Ham On Rye - Charles Bukowski [70]
Abe stayed on the ground. He was crying. He was holding his left arm.
“I think my arm is broken,” he said.
“Get up, chickenshit.”
Abe finally got up and walked off the field, crying and holding his arm.
I looked around. “All right,” I said, “let’s play ball!”
But everybody was walking away, even the girls. The game was evidently over. I hung around a while and then I started walking home…
Just before dinner the phone rang. My mother answered it. Her voice became very excited. She hung up and I heard her talking to my father.
Then she came into my bedroom.
“Please come to the front room,” she said.
I walked in and sat on the couch. They each had a chair. It was always that way. Chairs meant you belonged. The couch was for visitors.
“Mrs. Mortenson just phoned. They’ve taken x-rays. You broke her son’s arm.”
“It was an accident,” I said.
“She says she is going to sue us. She’ll get a Jewish lawyer. They’ll take everything we have.”
“We don’t have very much.”
My mother was one of those silent criers. As she cried the tears came faster and faster. Her cheeks were starting to glisten in the evening twilight.
She wiped her eyes. They were a dull light brown.
“Why did you break that boy’s arm?”
“It was a pop-up. We both went for it.”
“What is this ‘pop-up’?”
“Whoever gets it, gets it.”
“So you got the ‘pop-up’?”
“Yes.”
“But how can this ‘pop-up’ help us? The Jewish lawyer will still have the broken arm on his side.”
I got up and walked back to my bedroom to wait for dinner. My father hadn’t said anything. He was confused. He was worried about losing what little he had but at the same time he was very proud of a son who could break somebody’s arm.
43
Jimmy Hatcher worked part time in a grocery store. While none of us could get jobs he could always get one. He had his little movie star face and his mother had a great body. With his face and her body he didn’t have trouble finding employment.
“Why don’t you come up to the apartment after dinner tonight?” he asked me one day.
“What for?”
“I steal all the beer I want.
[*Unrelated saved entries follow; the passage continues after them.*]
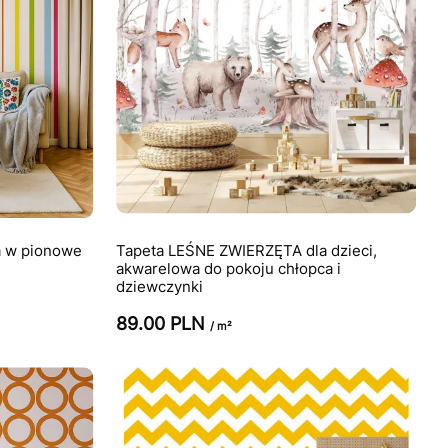
a w pionowe
Tapeta LEŚNE ZWIERZĘTA dla dzieci,
akwarelowa do pokoju chłopca i
dziewczynki
89.00 PLN
/ m²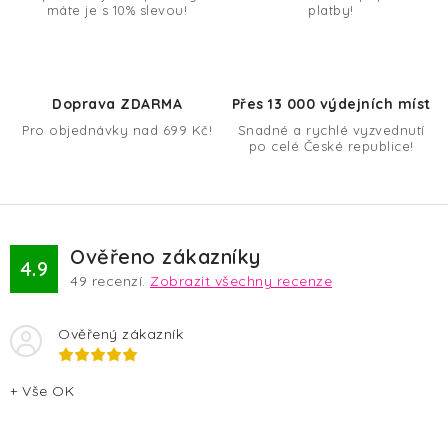
máte je s 10% slevou!
platby!
k
y
v
ý
Doprava ZDARMA
Přes 13 000 výdejních míst
p
Pro objednávky nad 699 Kč!
Snadné a rychlé vyzvednutí
po celé České republice!
i
s
u
Ověřeno zákazníky
4.9
49
recenzí.
Zobrazit všechny recenze
Ověřený zákazník
+ Vše OK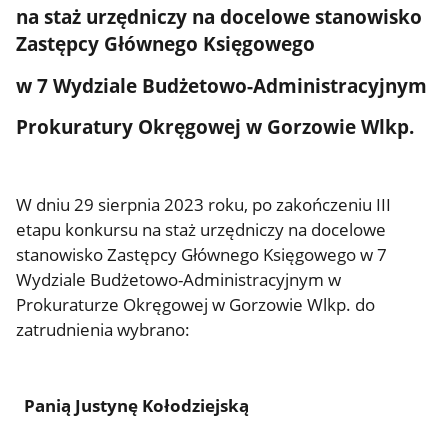
na staż urzędniczy na docelowe stanowisko
Zastępcy Głównego Księgowego
w 7 Wydziale Budżetowo-Administracyjnym
Prokuratury Okręgowej w Gorzowie Wlkp.
W dniu 29 sierpnia 2023 roku, po zakończeniu III
etapu konkursu na staż urzędniczy na docelowe
stanowisko Zastępcy Głównego Księgowego w 7
Wydziale Budżetowo-Administracyjnym w
Prokuraturze Okręgowej w Gorzowie Wlkp. do
zatrudnienia wybrano:
Panią Justynę Kołodziejską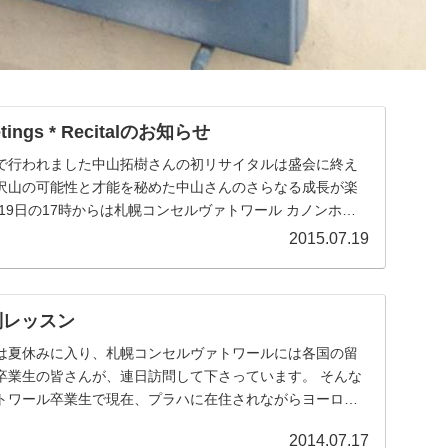
etings * Recitalのお知らせ
で行われました中山拓樹さんの初リサイタルは盛会に終え
沢山の可能性と才能を秘めた中山さんのさらなる成長が楽
19日の17時からは札幌コンセルヴァトワール カノンホー
2015.07.19
別レッスン
は夏休みに入り、札幌コンセルヴァトワールには各国の留
卒業生の皆さんが、連日訪問して下さっています。 そんな
トワール卒業生で現在、プラハに在住されながらヨーロッ
..
2014.07.17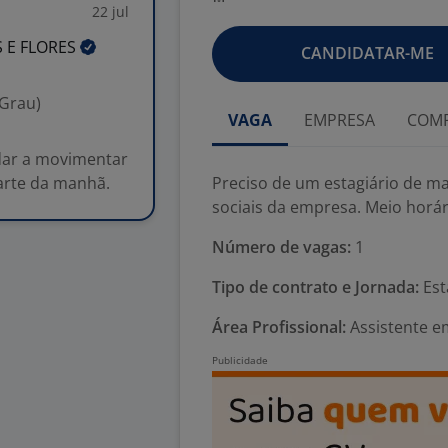
22 jul
S E
FLORES
CANDIDATAR-ME
 Grau)
VAGA
EMPRESA
COMP
udar a movimentar
parte da manhã.
Preciso de um estagiário de m
sociais da empresa. Meio horár
Número de vagas:
1
Tipo de contrato e Jornada:
Est
Área Profissional:
Assistente e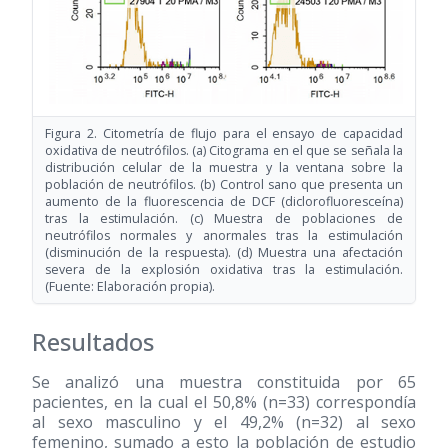
Figura 2. Citometría de flujo para el ensayo de capacidad
oxidativa de neutrófilos. (a) Citograma en el que se señala la
distribución celular de la muestra y la ventana sobre la
población de neutrófilos. (b) Control sano que presenta un
aumento de la fluorescencia de DCF (diclorofluoresceína)
tras la estimulación. (c) Muestra de poblaciones de
neutrófilos normales y anormales tras la estimulación
(disminución de la respuesta). (d) Muestra una afectación
severa de la explosión oxidativa tras la estimulación.
(Fuente: Elaboración propia).
Resultados
Se analizó una muestra constituida por 65
pacientes, en la cual el 50,8% (n=33) correspondía
al sexo masculino y el 49,2% (n=32) al sexo
femenino, sumado a esto la población de estudio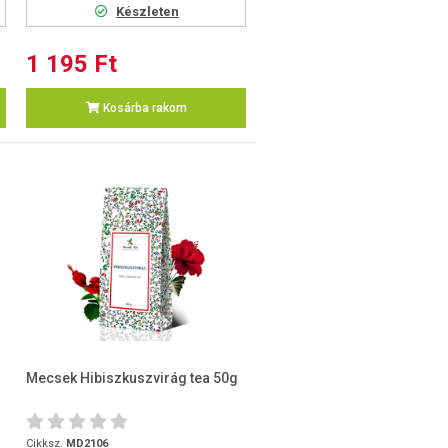
Készleten
1 195 Ft
Kosárba rakom
Mecsek Hibiszkuszvirág tea 50g
Cikksz.
MD2106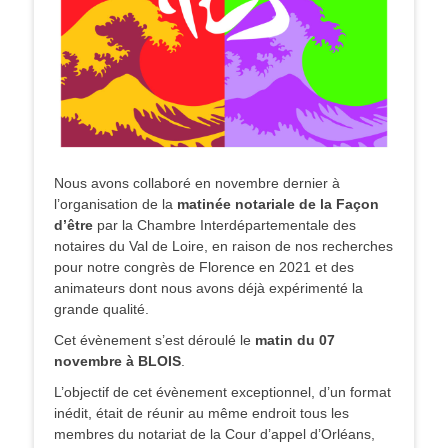
Nous avons collaboré en novembre dernier à
l’organisation de la
matinée notariale de la Façon
d’être
par la Chambre Interdépartementale des
notaires du Val de Loire, en raison de nos recherches
pour notre congrès de Florence en 2021 et des
animateurs dont nous avons déjà expérimenté la
grande qualité.
Cet évènement s’est déroulé le
matin du 07
novembre à BLOIS
.
L’objectif de cet évènement exceptionnel, d’un format
inédit, était de réunir au même endroit tous les
membres du notariat de la Cour d’appel d’Orléans,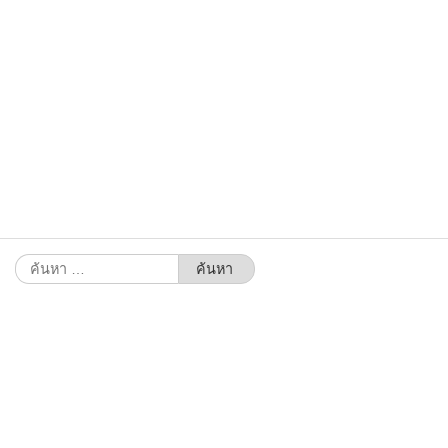
ค้นหา
สำหรับ:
I take it out the back. We can drink the beer.”
“Where you got it?”
“In the refrigerator.”
“Show me.”
We were about a block a way from his place. We walked over. In the hallway Jimmy said, “Wait a minute, I’ve got to check the mail.” He took out his key and opened the lock box. It was empty. He locked it again.
“My key opens this woman’s box. Watch.”
Jimmy opened the box and pulled out a letter and opened it. He read the letter to me. “Dear Betty: I know that this check is late and that you’ve been waiting for it. I lost my job. I have found another one, but it put me behind. Here’s the check, finally. I hope that everything is all right with you. Love, Don.”
jimmy took the check and looked at it. He tore it up and he tore the letter up and he put the pieces in his coat pocket. Then he locked the mailbox.
“Come on.”
We went into his apartment and into the kitchen and he opened the refrigerator. It was packed with cans of beer.
“Does your mother know?”
“Sure. She drinks it.”
He closed the refrigerator.
“Jim, did your father really blow his brains out because of your mother?”
“Yeah. He was on the telephone. He told her he had a gun. He said, ‘If you don’t come back to me I’m going to kill myself. Will you come back to me?’ And my mother said, ‘No.’ There was a shot and that was that.”
“What did your mother do?”
“She hung up.”
“All right, I’ll see you tonight.”
I told my parents that I was going over to Jimmy’s to do some homework with him. My kind of homework, I thought to myself.
“Jimmy’s a nice boy,” my mother said.
My father didn’t say anything.
Jimmy got the beer out and we began. I really liked it. Jimmy’s mother worked at a bar until 2 a.m. We had the place to ourselves.
“Your mother really has a body, Jim. How come some women have great bodies and most of the others look like they’re deformed? Why can’t all women have great bodies?”
“God, I don’t know. Maybe if women were all the same we’d get bored with them.”